Unlike body builders, those training for a triathlon do not want to build bulk, strength and tone is what is needed, and therefore, it is best to train with 3 sets of 10 reps for each lift.

Day of rest

To prevent injury it is recommended that you take one day of rest to allow for muscle recovery that prevents injury.

Supply your body with the right kind of fuel

If you think that hard core cross-training is all there is to triathlon training, think again. Whether you’re doing a sprint triathlon or Ironman, your training will push your body to the max. You will be burning more energy during training than most people do for an entire day, so, you need the right fuel to keep you going.

Develop a healthy meal plan that will give you maximum energy to endure your training. Avoid eating processed food and binging on energy drinks because the unhealthy ingredients and chemicals in these food items will weaken your immune system and slow down your recovery time.

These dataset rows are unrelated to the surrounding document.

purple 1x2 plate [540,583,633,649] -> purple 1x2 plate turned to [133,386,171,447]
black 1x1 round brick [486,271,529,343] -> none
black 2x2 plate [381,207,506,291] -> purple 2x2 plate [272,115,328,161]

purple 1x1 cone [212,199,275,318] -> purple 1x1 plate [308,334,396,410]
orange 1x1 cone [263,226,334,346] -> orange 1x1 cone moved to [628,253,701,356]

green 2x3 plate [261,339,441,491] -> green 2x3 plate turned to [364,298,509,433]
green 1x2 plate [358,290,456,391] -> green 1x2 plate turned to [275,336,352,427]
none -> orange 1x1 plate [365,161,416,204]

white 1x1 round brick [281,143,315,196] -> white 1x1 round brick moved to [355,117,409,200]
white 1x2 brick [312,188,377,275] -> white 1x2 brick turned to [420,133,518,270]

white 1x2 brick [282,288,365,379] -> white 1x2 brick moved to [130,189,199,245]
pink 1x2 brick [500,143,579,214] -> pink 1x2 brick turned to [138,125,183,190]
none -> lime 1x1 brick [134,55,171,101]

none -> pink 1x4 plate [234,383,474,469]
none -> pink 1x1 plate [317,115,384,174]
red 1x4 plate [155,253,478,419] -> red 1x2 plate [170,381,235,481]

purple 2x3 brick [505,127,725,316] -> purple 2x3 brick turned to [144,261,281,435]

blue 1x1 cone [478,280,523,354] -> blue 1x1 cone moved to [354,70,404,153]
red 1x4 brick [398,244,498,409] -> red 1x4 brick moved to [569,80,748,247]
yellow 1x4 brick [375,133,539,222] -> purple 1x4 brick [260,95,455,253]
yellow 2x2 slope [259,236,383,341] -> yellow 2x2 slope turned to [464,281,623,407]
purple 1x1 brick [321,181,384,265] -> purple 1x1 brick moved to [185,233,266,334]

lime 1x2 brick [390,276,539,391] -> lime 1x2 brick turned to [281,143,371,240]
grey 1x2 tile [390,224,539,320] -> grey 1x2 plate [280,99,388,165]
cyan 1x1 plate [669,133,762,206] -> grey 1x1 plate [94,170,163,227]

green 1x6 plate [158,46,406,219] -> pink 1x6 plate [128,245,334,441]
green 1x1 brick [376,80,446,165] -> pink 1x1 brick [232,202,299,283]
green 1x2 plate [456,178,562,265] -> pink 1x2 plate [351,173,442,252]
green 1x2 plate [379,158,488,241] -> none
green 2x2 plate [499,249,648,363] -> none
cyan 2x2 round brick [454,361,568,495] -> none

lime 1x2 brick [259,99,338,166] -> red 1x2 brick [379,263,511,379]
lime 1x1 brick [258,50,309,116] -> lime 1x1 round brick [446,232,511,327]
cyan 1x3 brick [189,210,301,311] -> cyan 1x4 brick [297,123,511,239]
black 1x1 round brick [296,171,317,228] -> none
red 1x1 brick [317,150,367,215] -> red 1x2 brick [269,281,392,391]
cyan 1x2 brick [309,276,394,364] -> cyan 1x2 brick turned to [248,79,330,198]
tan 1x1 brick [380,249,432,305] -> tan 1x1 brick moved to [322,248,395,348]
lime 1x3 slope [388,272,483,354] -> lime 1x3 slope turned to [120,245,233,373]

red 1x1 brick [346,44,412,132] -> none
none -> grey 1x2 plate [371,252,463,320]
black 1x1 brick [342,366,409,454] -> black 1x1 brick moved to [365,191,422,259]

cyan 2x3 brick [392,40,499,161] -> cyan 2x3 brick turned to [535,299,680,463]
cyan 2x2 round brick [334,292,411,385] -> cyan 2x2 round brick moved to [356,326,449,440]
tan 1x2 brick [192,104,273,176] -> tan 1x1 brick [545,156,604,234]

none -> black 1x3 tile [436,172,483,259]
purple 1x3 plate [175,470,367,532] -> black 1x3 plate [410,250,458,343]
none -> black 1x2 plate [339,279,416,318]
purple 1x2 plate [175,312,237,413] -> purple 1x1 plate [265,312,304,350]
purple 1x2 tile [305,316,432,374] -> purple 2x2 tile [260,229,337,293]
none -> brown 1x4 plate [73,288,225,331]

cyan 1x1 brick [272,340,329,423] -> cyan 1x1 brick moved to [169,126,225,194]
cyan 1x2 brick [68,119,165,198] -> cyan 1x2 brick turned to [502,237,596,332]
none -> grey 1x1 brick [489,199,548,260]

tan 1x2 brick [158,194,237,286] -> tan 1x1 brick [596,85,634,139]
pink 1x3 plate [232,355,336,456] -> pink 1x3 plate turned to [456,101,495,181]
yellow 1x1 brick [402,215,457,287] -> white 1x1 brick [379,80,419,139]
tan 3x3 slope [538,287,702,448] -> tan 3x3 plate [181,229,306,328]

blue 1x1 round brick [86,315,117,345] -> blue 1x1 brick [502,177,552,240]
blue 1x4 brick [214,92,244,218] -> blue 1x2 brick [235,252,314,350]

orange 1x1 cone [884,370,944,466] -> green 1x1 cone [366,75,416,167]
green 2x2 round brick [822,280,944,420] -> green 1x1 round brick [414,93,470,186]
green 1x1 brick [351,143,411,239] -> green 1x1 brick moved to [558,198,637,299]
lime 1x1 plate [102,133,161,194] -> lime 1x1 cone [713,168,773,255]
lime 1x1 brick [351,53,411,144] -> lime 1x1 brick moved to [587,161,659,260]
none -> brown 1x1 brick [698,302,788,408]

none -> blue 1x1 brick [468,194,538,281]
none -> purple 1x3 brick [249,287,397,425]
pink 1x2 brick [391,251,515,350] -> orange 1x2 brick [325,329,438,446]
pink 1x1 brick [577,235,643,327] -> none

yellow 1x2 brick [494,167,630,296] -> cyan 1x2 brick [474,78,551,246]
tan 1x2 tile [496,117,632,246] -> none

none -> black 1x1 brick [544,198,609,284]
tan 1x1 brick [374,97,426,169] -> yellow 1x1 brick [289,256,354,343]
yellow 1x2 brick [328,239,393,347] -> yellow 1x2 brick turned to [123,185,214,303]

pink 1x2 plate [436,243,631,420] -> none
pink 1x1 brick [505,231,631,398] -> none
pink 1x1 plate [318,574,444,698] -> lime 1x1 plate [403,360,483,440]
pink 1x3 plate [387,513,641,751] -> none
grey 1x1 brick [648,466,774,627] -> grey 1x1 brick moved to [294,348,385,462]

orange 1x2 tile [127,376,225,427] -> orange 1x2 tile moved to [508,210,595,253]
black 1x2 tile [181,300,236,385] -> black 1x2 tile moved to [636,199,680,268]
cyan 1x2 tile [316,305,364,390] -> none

Nevertheless, take it easy on the protein, as you are training as a triathlete and not a bodybuilder. Focus on having whole foods like, vegetables and fruits, whole grains and lean meats in your diet and make sure to incorporate complex carbs for energy before workouts and hydrating liquids after to replenish the body.

Acclimate to your new lifestyle

Participating in a triathlon should not be a one-off thing, even if for now you do train just to have a shot at your first triathlon. Being on top of your game often requires serious commitment, so, it is best to develop an attitude that a triathlon is actually a lifestyle sport.

If you aren’t already living the life of a sportsman, embrace the fact that you should, as it will facilitate life-long success in either this sport, or any others you may participate in, like marathons.

From changing your sleeping habits in order to ensure that you have enough time and energy to go through your training to specifically planning out your day to ensure enough room for daily workouts to developing commitment and passion to be a good athlete, accept the fact that training for a triathlon will change your lifestyle.

Participating in a triathlon can be a rewarding experience, as it can bring great physical and mental benefits, just be sure to do it right and your hard work will be rewarded.